• Exercise text:
--- START ---
# Jobs?



## NeverGiveUpRAC (Aug 27, 2012)

Giving your Vizsla a job in and around the house? I've read a bit about this and I am interested to see if any of you have done so. It is supposed to help give them purpose, help them not get bored and give them some confidence, among other things.

Some examples I have read have been carrying laundry to hamper, toys in toychest, canned groceries away (curious to see how that would work), carrying things, opening doors, etc. I am sure there are more. 

Really, I would be super excited to be able to have my boy do one of these. Maybe put the toys or laundry into the correct bin. It would be impressive.

Anyone have little jobs for their dog or know how to go about teaching them?


----------



## dmak (Jul 25, 2012)

Kauzy picks up his toys and puts them in his basket at the end of the day. He always puts his 5 favorite toys in his crate so they will be there for him in the morning when we put him in his box


----------



## NeverGiveUpRAC (Aug 27, 2012)

Smiled he entire time reading that, dmak! It is so cute! He just did it on his own? You never taught him to put them in the basket where they belong?


----------



## littlelulu (Jun 21, 2011)

We get Lulu to shut the fridge, the dishwasher and doors. Mostly because we think it's cute . She knows a "touch" command from agility which just involves touching her nose to a target (plastic yogurt container top) and is very easy to teach. From there we just taped the target to whatever we wanted her to "touch" (i.e. close) and she was closing things all over the place! She loves it! I attached a little video of her closing the fridge. 

Cleaning up their toys is a great "chore" but definitely takes a lot of steps to teach. We've been working on the first step for a while which involves her fetching a toy that I throw, and dropping it into a basket that I hold under her face when she brings it back. I have a treat ready to pop in her mouth as soon as she comes back to me so she really has no choice but to drop the toy in the basket . Next step is to drop the toy in the basket while it sits on the floor in front of me. I started a thread the other day called "Brain Games" with a couple of books that you would probably love! They give step by step instructions on lots of tricks including service dog jobs like opening doors, fetching you a tissue, and getting you a beer from the fridge. Very useful. ;D


----------



## NeverGiveUpRAC (Aug 27, 2012)

Ohhhh it is all so cute!! I can't wait to get started!

I actually taught Cole "touch" a few weeks ago. I read it can be a great gateway to a lot of new tricks, as you say. I am going to try to try holding the basket and doing it through those steps. It seems easy enough! I will have to go wrote the names of those books down. I think having your dog do simple "chores" is just so impressive. That is adorable she enjoys knowing how to close things! Hehe Gonna go fins the book names and try to watch that video! Thanks!!


----------



## dmak (Jul 25, 2012)
--- END ---
In the forum thread on household jobs for dogs, could you write out the part that opens with the words containing "Giving your Vizsla" and closes with "among other things.", substituting "self-assurance" for "confidence"?

• Raw data:
--- START ---
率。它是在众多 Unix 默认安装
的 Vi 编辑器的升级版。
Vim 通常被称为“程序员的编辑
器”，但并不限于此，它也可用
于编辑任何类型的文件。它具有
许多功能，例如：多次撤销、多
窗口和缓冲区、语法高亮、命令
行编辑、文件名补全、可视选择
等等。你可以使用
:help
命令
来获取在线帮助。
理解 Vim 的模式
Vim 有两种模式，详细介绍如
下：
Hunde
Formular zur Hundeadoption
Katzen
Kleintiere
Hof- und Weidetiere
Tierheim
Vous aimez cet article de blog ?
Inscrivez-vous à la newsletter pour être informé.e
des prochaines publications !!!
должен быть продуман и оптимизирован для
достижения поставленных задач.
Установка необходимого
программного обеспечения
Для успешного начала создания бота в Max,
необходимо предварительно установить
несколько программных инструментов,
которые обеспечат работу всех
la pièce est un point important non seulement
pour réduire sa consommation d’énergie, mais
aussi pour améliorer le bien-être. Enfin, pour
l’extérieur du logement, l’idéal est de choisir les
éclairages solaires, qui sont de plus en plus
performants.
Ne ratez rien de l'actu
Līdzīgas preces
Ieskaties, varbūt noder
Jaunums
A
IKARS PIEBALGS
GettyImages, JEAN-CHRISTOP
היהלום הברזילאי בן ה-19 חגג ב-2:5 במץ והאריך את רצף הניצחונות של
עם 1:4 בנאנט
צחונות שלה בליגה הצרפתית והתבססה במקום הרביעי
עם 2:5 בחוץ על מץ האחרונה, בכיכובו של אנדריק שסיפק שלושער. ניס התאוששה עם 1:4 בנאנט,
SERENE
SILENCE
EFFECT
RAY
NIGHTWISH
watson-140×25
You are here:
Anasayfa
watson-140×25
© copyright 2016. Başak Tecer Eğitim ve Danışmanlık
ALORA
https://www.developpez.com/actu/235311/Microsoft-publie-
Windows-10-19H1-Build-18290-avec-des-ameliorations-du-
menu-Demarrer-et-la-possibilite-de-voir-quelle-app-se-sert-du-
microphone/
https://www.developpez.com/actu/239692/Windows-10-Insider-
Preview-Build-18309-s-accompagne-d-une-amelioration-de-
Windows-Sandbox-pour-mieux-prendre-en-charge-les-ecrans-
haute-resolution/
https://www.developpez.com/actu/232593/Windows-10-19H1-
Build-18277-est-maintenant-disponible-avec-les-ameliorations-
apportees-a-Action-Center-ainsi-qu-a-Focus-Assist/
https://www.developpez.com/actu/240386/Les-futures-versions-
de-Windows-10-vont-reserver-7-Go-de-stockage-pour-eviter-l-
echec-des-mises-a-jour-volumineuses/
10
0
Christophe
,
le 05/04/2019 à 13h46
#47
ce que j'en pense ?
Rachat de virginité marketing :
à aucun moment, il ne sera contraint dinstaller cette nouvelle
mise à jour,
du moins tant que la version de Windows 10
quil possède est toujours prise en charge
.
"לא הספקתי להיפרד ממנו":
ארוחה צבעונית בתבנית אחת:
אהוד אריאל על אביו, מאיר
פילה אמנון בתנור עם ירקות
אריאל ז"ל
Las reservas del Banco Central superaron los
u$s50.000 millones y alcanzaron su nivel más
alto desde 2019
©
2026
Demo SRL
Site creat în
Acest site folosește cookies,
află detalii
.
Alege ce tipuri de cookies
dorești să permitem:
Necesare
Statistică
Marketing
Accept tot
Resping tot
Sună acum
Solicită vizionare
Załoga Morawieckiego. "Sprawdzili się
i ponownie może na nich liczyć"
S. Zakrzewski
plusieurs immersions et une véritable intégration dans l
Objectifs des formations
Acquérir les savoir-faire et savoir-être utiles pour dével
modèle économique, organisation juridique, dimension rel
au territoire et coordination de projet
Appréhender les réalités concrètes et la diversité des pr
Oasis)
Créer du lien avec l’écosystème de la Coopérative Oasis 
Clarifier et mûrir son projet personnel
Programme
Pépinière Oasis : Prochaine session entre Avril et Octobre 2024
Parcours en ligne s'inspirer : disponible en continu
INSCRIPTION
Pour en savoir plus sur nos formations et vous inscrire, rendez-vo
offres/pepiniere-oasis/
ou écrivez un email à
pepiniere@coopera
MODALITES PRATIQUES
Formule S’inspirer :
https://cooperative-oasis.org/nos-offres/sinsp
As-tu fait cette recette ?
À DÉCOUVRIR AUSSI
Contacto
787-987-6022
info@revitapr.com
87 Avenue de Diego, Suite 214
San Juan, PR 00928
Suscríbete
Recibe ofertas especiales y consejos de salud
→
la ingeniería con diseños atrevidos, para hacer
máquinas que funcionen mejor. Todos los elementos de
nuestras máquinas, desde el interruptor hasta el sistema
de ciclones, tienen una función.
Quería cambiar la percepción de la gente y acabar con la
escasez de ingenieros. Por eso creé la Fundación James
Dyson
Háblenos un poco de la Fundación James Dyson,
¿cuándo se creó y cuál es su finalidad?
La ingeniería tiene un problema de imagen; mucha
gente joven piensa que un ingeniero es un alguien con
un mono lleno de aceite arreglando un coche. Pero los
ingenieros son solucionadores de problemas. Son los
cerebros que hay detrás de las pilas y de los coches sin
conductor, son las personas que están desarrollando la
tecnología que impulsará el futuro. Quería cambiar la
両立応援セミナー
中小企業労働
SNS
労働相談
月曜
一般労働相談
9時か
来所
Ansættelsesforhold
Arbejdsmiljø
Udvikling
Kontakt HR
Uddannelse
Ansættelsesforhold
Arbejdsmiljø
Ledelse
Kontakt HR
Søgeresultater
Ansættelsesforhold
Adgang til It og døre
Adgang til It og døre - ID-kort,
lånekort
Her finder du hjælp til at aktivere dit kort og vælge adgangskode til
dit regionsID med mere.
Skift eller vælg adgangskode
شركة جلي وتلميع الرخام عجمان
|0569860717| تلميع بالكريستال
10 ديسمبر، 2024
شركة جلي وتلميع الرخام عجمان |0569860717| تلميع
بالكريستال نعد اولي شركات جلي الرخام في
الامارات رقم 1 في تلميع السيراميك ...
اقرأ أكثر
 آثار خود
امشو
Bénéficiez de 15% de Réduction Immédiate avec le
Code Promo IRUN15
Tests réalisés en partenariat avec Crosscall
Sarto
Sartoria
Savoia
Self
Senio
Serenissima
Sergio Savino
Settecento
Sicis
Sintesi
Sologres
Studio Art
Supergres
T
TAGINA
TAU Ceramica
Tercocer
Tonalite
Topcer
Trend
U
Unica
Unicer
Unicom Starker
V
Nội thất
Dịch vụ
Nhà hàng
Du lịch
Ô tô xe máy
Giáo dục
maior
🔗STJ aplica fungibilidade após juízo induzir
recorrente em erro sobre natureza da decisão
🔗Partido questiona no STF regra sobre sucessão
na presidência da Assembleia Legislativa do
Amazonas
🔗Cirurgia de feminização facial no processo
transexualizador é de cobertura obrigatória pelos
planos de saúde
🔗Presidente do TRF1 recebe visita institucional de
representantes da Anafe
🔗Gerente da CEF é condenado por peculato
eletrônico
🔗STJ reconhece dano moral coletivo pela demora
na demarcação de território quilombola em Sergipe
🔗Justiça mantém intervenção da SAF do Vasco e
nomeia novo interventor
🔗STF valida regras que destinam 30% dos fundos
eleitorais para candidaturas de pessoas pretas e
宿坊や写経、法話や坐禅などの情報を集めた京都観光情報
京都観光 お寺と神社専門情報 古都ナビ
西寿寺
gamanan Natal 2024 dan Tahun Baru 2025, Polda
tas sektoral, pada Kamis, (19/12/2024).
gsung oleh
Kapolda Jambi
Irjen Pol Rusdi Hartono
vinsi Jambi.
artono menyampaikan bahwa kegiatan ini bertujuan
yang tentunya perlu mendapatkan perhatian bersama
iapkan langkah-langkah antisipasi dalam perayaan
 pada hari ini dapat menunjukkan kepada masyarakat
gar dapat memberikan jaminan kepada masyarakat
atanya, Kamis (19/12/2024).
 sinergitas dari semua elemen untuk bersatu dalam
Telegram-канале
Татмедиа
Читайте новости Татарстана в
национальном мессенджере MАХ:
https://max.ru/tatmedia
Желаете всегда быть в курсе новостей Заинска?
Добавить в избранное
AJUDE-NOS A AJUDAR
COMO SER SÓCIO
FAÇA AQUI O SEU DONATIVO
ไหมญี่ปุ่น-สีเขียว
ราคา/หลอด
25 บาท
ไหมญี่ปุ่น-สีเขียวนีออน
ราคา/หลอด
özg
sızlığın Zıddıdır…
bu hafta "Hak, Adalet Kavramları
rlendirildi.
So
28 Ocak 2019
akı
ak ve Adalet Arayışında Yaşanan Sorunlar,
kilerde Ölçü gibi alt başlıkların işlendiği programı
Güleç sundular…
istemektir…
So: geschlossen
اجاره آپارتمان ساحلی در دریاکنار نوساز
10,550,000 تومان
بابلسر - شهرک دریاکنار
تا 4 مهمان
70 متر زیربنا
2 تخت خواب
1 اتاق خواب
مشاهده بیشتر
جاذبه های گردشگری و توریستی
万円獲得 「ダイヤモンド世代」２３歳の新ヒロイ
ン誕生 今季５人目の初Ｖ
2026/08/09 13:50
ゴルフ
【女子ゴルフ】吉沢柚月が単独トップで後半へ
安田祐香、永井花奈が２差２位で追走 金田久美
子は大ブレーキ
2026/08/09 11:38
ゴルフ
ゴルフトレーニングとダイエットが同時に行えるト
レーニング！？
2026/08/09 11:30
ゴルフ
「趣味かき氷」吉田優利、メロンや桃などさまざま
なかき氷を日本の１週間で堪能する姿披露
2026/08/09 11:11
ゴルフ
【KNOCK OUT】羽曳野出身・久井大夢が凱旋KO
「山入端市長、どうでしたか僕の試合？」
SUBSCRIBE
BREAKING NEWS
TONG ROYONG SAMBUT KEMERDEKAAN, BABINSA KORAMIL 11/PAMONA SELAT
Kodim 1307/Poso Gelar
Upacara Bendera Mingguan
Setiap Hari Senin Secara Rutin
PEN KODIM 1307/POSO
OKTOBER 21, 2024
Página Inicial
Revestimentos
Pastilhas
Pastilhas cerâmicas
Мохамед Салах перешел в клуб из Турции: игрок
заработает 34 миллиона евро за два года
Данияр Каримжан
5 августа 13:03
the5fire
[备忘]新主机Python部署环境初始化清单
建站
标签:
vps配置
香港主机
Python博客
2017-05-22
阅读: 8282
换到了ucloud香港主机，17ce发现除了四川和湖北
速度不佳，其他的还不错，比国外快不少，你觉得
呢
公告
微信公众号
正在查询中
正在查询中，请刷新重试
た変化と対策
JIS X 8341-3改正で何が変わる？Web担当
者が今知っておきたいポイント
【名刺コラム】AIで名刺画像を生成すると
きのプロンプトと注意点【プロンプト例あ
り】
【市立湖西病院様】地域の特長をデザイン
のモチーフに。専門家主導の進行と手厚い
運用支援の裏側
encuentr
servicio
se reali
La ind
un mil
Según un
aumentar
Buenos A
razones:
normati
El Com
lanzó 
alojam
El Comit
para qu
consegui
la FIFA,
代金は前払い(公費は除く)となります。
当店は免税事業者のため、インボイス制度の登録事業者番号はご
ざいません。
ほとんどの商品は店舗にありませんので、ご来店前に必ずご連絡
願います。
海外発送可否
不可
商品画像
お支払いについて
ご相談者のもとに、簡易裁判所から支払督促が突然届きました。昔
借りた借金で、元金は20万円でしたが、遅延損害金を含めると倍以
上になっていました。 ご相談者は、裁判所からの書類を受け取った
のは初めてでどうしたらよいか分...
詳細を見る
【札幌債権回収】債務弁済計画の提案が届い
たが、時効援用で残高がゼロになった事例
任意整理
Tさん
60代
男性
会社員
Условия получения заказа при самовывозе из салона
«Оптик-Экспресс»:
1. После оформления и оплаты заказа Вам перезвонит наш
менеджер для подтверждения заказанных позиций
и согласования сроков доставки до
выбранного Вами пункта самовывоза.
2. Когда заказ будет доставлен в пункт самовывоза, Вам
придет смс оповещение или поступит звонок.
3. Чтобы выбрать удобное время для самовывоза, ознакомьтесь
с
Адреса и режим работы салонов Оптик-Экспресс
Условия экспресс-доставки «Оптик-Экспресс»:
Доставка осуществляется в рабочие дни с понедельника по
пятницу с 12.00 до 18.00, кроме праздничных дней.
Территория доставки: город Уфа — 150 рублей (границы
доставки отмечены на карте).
--- END ---
• Exercise response:
Giving your Vizsla a job in and around the house? I've read a bit about this and I am interested to see if any of you have done so. It is supposed to help give them purpose, help them not get bored and give them some self-assurance, among other things.